### EXERCICES À FAIRE
1: Répondez à ces questions sur l'extrait sur le correcteur d'imprimerie :
(a) Qui a visité la typographie de M. Firmin Didot, et en quelle année ?
(b) Quel type l'auteur dit-il complètement inconnu, à Paris même ?
(c) De combien d'années d'expérience l'auteur fait-il état ?
2: Écrivez la suite de l'extrait sur le correcteur d'imprimerie, en partant de sa dernière phrase.

### EXTRAIT SOURCE
..........

Dictu quam re facilius est.

LIVIUS.
Parmi la foule des illustrations que le monde scientifique, artistique, littéraire et industriel étale pompeusement sous nos yeux depuis quelques années, au milieu de tous ces types peints par eux-mêmes ou par une main tantôt hostile, tantôt amie, il est encore, à Paris même, ce centre incontesté des sciences, des arts, de la littérature et de l’industrie, un type complètement inconnu, et cependant bien digne des regards de l’observateur : ce type oublié ou négligé, c’est le Correcteur d’imprimerie.
Depuis Alexandre de Russie, qui, en l’an de grâce 1814, visita la typographie de M. Firmin Didot, jusqu’à notre époque, où la lumière a, dit-on, pénétré partout, il n’est pas, que je sache, un seul homme de quelque mérite en Europe qui ait daigné jeter un coup d’œil attentif sur ce digne sujet d’une monographie que nous avons pris à cœur et que nous tenons à honneur d’esquisser aujourd’hui.
Une expérience de vingt ans, une longue suite d’observations attentives, le vide que nous avons remarqué au milieu des mille portraits de fantaisie ou d’après nature dont la librairie meuble actuellement ses rayons, tout cela nous a fourni les motifs de l’entreprise : le lecteur dira s’il nous était permis de la tenter.

..........

### EXTRAITS DES LIGNES
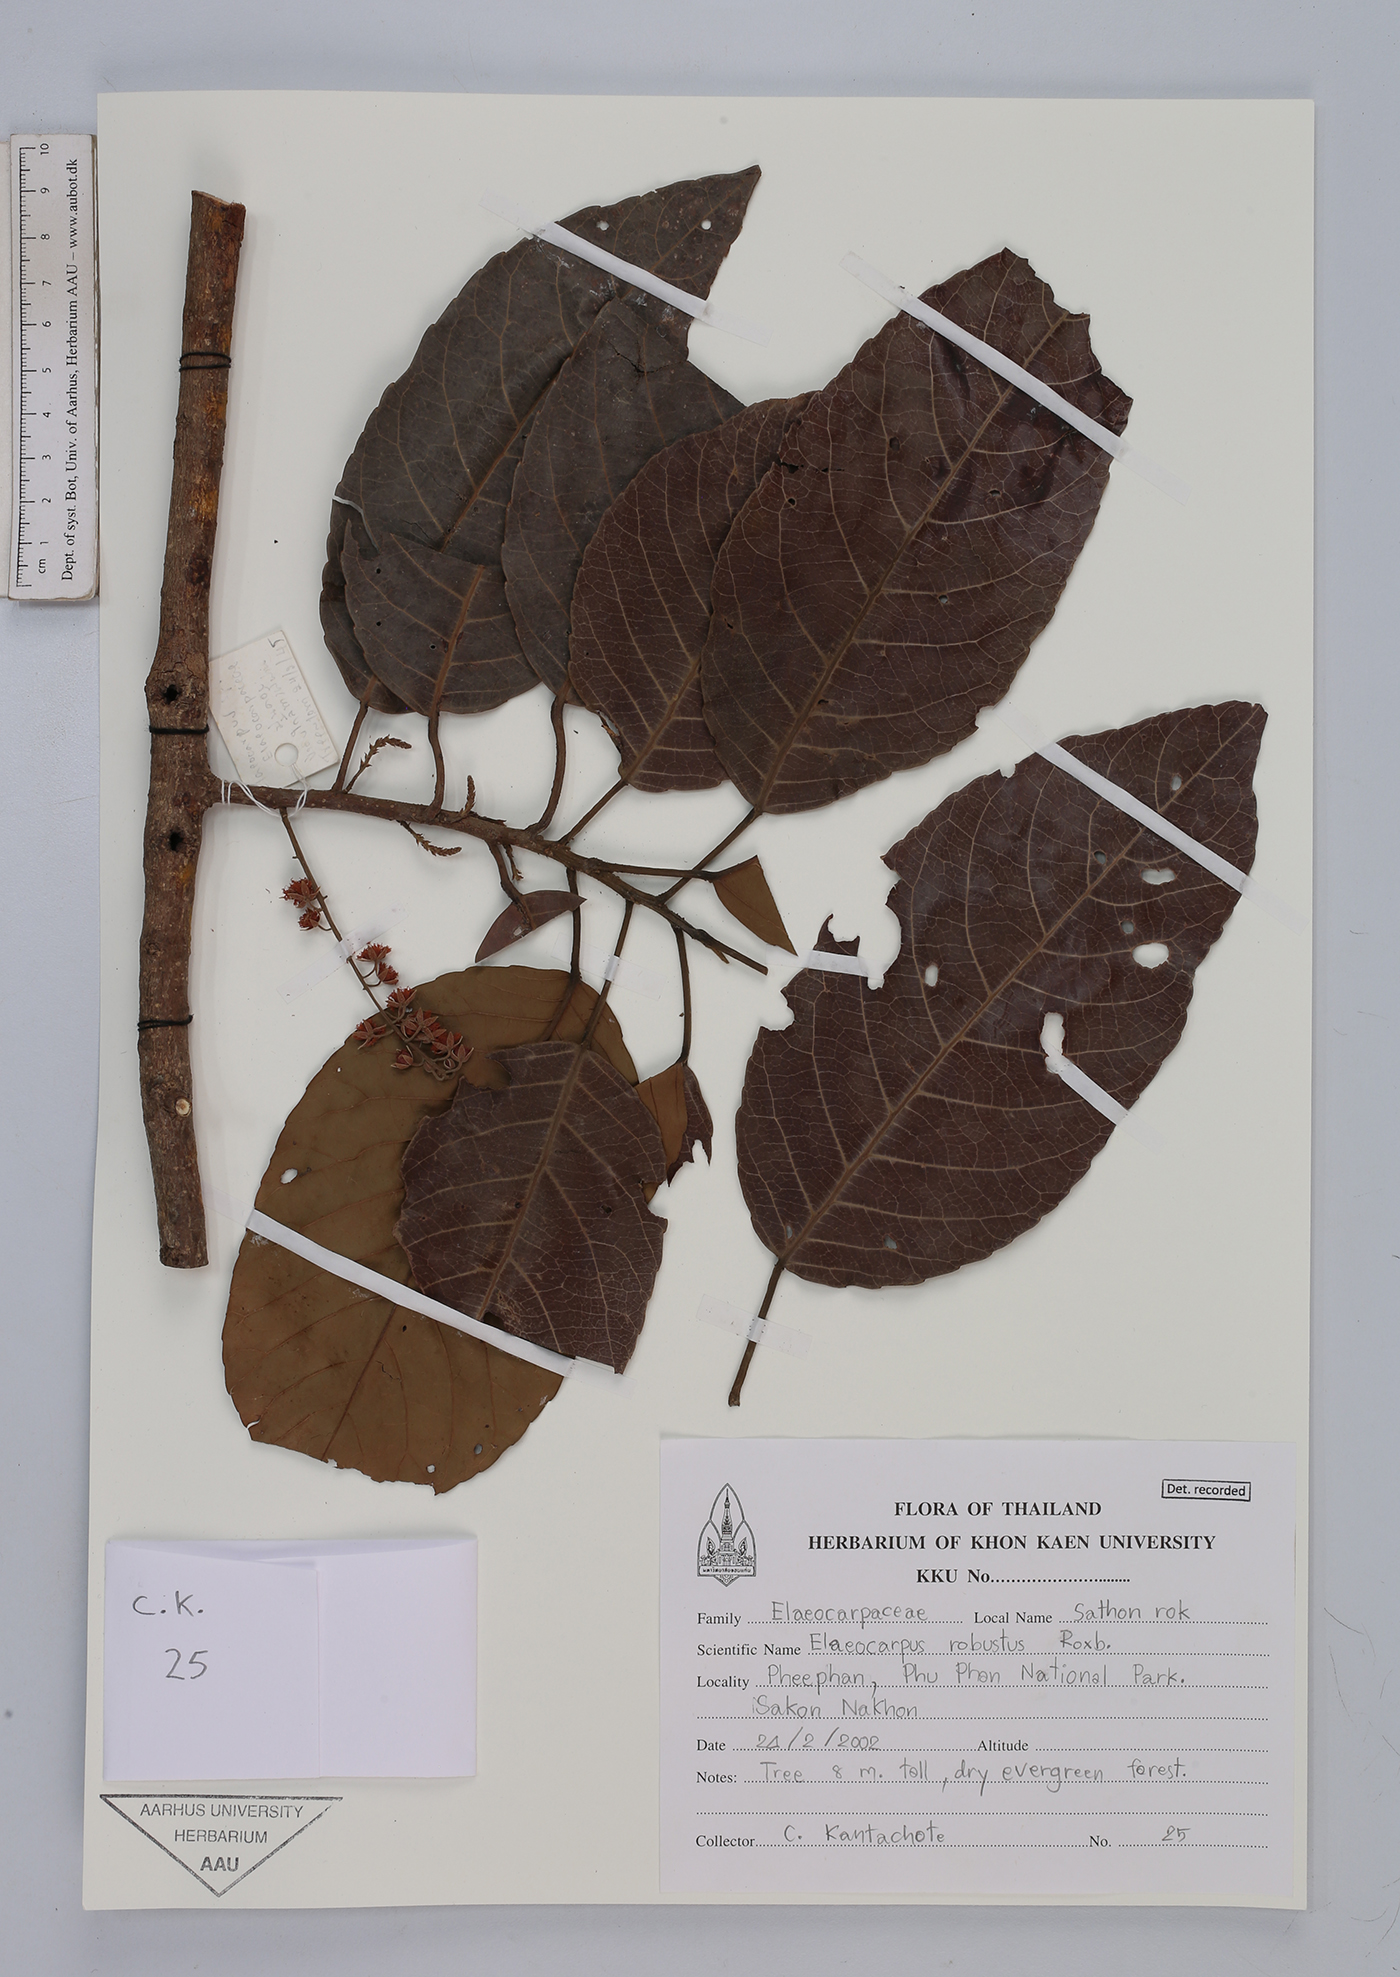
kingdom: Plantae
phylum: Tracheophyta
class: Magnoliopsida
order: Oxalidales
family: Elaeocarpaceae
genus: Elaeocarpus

..........

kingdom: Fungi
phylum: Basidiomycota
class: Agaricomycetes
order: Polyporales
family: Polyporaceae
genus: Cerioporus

..........

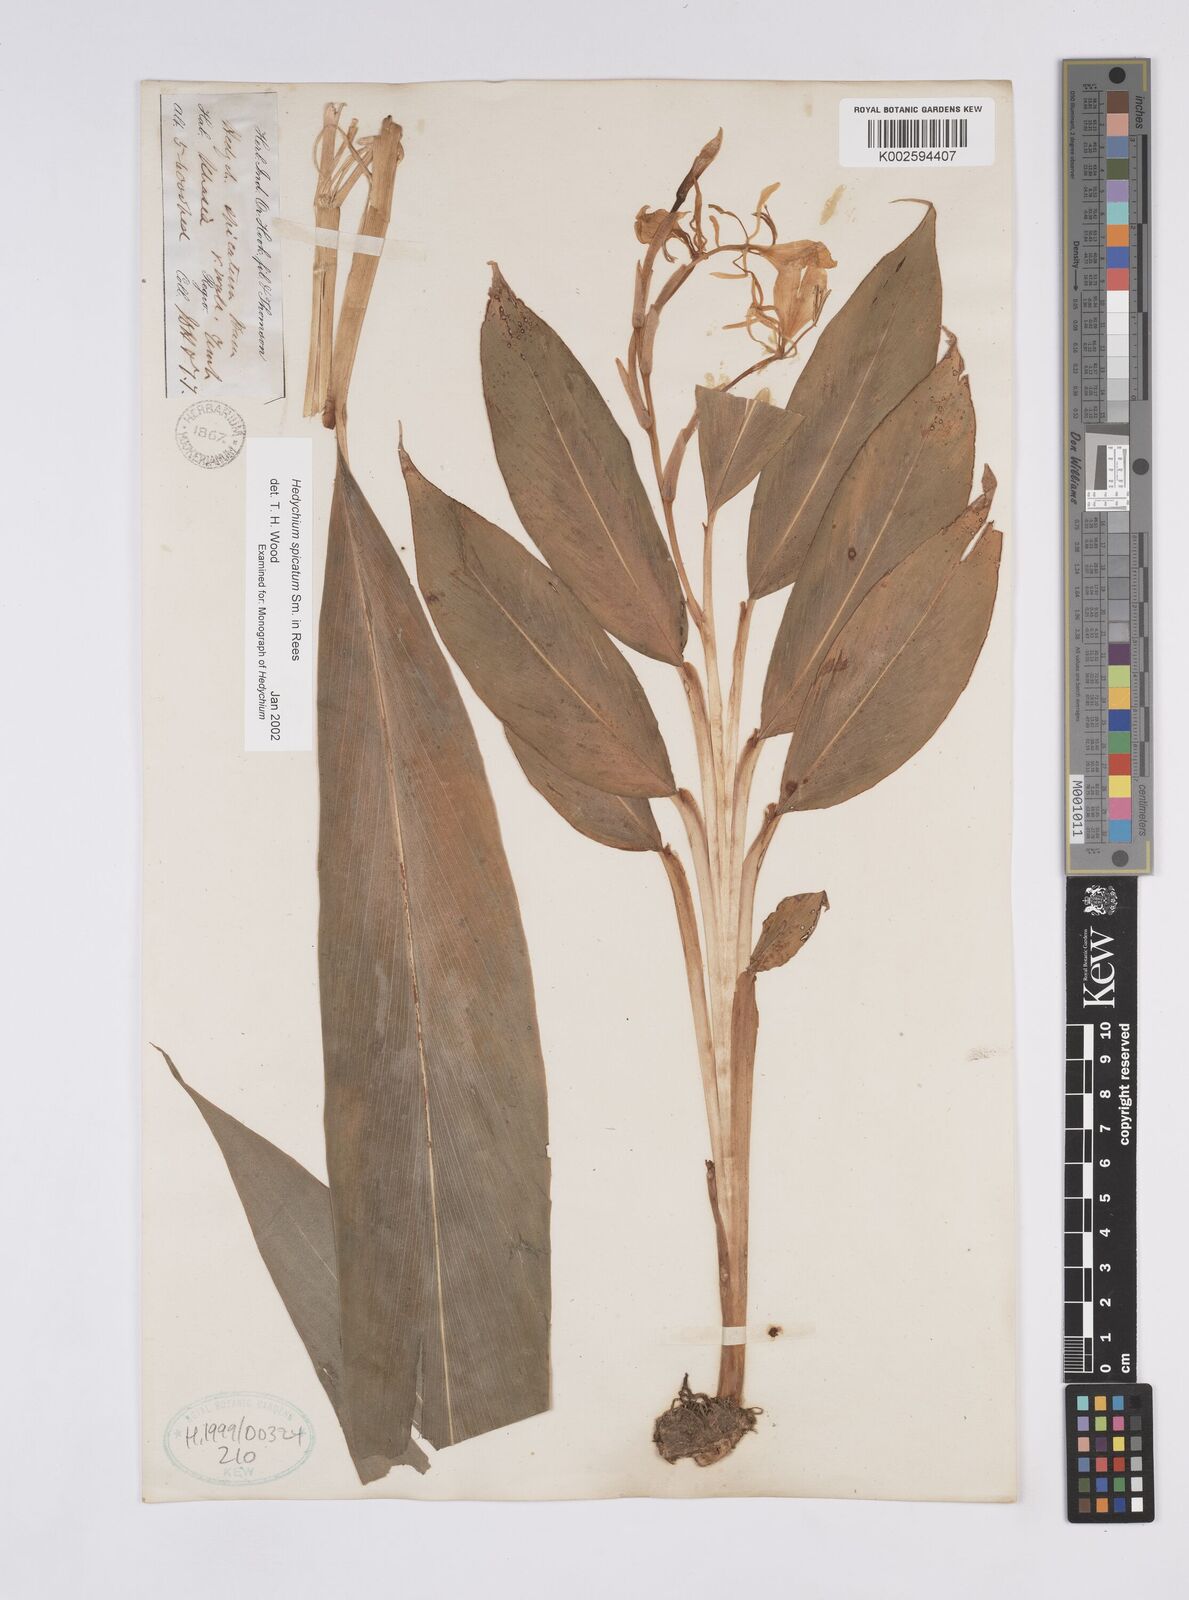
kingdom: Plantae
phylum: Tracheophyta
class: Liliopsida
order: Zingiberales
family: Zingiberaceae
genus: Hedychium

..........

### LES RÉPONSES
1:
(a) Alexandre de Russie, en 1814.
(b) Le Correcteur d'imprimerie.
(c) Vingt ans.

2:
Et d’abord, disons un mot de la position du Correcteur dans une imprimerie, de son importance et de ses fonctions, que beaucoup de personnes, beaucoup d’écrivains mêmes, confondent avec celles du prote, erreur propagée sans doute par le Dictionnaire de l’Académie, qui, parmi tant d’autres erreurs qu’il renferme, prétend que ce nom s’applique indifféremment aux correcteurs : si messieurs de l’Institut sont réellement les auteurs de ce lexique incomplet, il faut supposer qu’ils avaient, en écrivant l’article prote, oublié son étymologie ; prote vient de πρωτος, premier ; or, dans un État, dans une réunion d’hommes quelconque, dans un atelier, il ne peut y avoir qu’un premier, tandis que le nombre des correcteurs dans une imprimerie peut être de deux, de trois, de tel nombre enfin qu’il convient relativement à l’importance du personnel des compositeurs et au soin que l’on veut apporter aux ouvrages imprimés dans la maison qui les occupe.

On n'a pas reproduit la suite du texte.